- Material to process:
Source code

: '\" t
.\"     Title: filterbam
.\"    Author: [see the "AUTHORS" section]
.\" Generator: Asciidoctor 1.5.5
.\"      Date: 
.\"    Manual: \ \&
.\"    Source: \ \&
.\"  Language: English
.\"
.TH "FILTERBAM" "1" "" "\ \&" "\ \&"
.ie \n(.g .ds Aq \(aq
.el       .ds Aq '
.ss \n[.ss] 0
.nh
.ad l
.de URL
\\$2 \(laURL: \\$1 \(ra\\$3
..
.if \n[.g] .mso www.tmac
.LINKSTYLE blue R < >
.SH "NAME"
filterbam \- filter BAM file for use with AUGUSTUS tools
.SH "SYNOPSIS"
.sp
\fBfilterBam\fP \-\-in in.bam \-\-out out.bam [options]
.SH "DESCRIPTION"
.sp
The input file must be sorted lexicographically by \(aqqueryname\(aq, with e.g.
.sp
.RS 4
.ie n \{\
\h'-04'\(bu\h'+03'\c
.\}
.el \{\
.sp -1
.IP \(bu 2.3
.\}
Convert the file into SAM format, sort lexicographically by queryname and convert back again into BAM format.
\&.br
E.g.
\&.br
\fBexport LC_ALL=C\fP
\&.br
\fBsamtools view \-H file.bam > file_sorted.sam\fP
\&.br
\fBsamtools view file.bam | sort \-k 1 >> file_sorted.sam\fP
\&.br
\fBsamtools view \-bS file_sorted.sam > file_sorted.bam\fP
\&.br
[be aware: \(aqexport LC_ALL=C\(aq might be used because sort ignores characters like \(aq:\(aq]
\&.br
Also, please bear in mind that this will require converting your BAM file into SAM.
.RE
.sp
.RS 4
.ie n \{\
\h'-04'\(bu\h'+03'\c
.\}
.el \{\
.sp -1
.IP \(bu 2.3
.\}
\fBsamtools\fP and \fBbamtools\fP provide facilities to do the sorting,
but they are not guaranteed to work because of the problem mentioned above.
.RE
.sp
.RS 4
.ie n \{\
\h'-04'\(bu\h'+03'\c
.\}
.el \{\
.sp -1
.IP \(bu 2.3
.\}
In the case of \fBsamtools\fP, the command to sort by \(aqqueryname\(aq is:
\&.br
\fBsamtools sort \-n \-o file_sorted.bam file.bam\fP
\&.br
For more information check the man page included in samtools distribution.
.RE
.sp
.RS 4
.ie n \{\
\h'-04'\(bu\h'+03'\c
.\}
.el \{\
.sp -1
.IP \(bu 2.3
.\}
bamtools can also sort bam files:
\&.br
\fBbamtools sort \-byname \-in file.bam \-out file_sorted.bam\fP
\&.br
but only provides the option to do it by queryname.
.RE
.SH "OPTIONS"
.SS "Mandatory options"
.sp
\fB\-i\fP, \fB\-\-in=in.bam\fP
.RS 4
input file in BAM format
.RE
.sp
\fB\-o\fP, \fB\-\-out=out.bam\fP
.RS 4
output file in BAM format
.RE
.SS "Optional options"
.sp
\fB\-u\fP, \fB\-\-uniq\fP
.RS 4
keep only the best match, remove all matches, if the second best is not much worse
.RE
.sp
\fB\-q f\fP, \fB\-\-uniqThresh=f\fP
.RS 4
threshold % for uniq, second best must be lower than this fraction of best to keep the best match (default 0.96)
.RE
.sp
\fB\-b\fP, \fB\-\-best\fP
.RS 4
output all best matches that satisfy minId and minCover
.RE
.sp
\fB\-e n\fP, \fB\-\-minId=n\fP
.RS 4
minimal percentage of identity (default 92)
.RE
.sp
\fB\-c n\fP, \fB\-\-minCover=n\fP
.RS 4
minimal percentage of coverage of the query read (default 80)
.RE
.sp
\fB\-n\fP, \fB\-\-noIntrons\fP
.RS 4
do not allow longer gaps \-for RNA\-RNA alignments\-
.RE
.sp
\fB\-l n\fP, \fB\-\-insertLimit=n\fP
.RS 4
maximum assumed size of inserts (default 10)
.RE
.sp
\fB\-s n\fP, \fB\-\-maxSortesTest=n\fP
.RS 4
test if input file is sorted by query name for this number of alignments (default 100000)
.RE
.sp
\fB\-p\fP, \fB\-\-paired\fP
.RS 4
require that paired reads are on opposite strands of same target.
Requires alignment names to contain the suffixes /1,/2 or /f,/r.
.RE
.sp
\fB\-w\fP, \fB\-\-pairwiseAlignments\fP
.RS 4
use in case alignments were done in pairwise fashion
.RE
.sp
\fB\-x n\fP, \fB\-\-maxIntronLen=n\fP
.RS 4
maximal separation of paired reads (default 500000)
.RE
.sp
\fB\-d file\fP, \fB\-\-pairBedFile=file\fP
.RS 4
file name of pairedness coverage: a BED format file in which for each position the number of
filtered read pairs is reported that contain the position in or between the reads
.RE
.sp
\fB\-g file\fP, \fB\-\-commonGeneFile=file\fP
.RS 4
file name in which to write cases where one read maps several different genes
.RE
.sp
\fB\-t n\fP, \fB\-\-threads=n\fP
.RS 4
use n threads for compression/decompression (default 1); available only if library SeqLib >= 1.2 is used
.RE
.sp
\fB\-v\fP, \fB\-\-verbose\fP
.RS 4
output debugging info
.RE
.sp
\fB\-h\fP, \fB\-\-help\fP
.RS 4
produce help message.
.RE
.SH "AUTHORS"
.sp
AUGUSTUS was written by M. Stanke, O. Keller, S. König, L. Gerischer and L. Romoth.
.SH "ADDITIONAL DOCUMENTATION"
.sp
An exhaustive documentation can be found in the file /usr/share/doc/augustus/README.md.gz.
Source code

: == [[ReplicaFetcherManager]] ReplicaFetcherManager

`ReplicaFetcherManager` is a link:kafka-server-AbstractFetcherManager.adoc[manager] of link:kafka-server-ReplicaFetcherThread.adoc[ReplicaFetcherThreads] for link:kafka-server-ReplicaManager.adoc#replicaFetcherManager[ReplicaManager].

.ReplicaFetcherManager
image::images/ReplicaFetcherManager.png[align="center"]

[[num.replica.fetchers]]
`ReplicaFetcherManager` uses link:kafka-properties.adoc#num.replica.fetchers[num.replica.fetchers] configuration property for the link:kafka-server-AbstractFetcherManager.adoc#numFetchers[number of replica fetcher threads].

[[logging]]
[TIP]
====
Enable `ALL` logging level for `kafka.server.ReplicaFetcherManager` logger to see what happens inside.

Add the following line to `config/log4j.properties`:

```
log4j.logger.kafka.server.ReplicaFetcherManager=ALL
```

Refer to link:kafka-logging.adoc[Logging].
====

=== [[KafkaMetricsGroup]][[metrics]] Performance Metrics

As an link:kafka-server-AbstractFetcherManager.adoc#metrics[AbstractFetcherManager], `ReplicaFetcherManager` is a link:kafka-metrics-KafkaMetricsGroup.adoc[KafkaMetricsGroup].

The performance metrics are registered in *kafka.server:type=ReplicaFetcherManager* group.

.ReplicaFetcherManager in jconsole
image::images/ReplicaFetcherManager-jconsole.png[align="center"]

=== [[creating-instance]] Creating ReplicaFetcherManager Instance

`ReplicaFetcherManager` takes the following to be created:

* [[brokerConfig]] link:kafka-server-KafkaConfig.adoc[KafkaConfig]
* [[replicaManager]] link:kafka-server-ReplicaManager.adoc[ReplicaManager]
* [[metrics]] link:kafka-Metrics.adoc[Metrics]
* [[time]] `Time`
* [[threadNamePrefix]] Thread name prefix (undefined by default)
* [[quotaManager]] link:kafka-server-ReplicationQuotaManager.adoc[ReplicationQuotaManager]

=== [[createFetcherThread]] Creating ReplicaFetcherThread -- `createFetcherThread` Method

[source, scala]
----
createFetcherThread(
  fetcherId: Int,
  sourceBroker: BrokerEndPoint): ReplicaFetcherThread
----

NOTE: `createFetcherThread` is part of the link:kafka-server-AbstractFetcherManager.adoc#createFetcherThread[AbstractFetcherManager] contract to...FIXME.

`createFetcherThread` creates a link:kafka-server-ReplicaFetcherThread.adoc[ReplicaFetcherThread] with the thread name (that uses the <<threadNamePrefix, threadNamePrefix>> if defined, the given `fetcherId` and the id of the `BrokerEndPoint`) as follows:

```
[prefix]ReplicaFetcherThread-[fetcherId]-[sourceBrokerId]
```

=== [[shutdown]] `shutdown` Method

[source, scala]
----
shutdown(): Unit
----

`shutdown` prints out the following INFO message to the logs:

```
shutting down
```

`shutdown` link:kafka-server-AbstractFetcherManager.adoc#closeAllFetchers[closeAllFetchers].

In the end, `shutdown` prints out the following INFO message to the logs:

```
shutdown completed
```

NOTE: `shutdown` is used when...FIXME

- Goal of the exercise:
Set aside each line above that includes the string "metrics" and report it.

- Reply:
=== [[KafkaMetricsGroup]][[metrics]] Performance Metrics
As an link:kafka-server-AbstractFetcherManager.adoc#metrics[AbstractFetcherManager], `ReplicaFetcherManager` is a link:kafka-metrics-KafkaMetricsGroup.adoc[KafkaMetricsGroup].
The performance metrics are registered in *kafka.server:type=ReplicaFetcherManager* group.
* [[metrics]] link:kafka-Metrics.adoc[Metrics]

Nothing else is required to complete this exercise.